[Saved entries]

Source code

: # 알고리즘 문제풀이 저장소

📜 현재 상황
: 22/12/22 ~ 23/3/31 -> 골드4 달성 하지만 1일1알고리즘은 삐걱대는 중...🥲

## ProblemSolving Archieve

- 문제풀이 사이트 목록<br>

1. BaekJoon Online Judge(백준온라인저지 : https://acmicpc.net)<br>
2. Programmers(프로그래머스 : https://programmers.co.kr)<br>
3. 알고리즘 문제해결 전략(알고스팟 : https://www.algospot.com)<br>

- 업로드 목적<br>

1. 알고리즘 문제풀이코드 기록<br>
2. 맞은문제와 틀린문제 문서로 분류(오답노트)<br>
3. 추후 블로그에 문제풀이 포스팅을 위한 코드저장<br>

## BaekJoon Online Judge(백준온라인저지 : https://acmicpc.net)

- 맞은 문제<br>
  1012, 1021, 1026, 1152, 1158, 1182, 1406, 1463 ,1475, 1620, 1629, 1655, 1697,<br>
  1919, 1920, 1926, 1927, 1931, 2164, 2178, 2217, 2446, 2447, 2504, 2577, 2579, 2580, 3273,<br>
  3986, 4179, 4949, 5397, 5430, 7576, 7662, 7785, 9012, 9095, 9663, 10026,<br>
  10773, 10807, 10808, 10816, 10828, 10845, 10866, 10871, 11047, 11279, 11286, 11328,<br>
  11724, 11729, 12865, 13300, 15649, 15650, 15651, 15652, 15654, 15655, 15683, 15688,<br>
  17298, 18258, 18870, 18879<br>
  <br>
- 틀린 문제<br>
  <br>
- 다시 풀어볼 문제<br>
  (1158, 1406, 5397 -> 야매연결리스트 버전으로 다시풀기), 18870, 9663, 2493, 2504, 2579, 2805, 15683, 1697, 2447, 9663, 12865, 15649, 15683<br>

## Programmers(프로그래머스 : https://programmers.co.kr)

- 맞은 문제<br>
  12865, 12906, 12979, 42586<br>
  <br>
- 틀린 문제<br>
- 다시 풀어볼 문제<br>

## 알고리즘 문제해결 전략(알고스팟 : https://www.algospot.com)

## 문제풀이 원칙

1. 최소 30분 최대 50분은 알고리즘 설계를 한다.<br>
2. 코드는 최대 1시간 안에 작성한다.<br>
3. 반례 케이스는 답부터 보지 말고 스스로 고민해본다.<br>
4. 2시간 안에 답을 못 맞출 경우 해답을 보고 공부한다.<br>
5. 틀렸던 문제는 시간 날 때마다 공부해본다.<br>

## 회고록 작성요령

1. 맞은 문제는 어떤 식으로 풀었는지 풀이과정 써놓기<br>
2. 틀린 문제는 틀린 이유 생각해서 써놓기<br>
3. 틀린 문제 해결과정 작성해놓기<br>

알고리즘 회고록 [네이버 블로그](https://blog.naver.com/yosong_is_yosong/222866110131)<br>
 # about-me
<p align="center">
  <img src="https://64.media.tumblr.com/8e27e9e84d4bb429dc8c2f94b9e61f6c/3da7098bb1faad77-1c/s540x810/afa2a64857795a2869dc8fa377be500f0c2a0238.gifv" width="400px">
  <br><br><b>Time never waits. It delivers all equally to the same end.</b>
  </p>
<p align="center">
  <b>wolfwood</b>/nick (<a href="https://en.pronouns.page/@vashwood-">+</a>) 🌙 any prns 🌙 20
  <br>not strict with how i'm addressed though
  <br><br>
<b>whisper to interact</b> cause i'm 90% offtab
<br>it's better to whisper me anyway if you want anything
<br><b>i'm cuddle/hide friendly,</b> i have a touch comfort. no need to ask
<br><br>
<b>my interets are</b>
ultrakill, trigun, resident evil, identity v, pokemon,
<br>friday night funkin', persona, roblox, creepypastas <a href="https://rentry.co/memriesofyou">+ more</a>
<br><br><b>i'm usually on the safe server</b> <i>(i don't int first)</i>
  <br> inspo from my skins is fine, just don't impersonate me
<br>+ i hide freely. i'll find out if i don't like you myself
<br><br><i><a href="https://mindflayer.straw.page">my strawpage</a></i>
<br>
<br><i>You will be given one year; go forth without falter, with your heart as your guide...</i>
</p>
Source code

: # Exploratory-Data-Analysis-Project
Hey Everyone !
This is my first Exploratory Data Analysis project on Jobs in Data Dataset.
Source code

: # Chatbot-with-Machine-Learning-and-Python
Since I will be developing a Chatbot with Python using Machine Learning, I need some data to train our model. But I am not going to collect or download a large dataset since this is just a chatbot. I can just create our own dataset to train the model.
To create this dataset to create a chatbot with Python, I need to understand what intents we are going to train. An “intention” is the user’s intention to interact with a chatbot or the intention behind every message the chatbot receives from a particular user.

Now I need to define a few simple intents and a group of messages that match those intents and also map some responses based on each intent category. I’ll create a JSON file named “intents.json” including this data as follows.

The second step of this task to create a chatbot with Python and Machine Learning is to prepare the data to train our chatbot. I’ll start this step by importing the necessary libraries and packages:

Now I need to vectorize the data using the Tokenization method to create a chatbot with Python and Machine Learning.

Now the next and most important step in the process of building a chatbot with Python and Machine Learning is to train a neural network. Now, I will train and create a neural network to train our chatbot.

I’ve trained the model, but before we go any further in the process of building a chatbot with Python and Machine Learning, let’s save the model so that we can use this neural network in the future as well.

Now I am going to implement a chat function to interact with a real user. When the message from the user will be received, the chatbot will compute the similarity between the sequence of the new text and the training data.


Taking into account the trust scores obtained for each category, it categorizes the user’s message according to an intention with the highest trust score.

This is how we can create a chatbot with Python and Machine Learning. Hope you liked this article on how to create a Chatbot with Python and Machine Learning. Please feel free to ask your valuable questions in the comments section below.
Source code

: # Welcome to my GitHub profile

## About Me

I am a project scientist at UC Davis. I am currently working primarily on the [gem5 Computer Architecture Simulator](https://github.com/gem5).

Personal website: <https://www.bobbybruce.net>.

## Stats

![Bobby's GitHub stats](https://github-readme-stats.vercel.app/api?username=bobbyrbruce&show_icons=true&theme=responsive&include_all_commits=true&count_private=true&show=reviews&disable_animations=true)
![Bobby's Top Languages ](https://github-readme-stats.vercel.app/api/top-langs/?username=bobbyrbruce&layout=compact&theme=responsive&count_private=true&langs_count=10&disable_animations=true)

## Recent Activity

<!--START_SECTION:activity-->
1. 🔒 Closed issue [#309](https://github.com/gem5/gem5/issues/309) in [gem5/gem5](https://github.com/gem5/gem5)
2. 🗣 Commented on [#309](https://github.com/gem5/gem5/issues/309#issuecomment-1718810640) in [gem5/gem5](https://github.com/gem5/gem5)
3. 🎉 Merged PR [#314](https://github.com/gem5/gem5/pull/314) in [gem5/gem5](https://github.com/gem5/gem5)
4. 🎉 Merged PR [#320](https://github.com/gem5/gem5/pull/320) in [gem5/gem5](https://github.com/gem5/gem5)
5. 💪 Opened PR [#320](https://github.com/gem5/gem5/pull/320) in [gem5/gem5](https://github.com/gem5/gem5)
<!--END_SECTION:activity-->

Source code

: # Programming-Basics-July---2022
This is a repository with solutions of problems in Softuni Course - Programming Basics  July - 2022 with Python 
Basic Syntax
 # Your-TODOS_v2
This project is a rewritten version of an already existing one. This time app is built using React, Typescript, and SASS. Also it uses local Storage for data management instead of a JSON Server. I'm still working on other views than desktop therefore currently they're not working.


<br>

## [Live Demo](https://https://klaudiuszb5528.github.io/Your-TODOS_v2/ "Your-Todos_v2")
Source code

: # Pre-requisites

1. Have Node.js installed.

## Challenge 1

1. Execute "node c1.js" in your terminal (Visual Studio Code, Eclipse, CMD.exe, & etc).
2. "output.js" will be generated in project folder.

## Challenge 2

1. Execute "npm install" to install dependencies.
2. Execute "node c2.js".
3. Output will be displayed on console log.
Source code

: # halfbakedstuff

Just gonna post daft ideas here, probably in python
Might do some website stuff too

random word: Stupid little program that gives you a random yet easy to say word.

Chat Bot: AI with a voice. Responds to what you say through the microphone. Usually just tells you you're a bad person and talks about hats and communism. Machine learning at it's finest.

What you need to do:
For each line in the records that contains the word "neural", make a copy.

Result below:
Now the next and most important step in the process of building a chatbot with Python and Machine Learning is to train a neural network. Now, I will train and create a neural network to train our chatbot.
I’ve trained the model, but before we go any further in the process of building a chatbot with Python and Machine Learning, let’s save the model so that we can use this neural network in the future as well.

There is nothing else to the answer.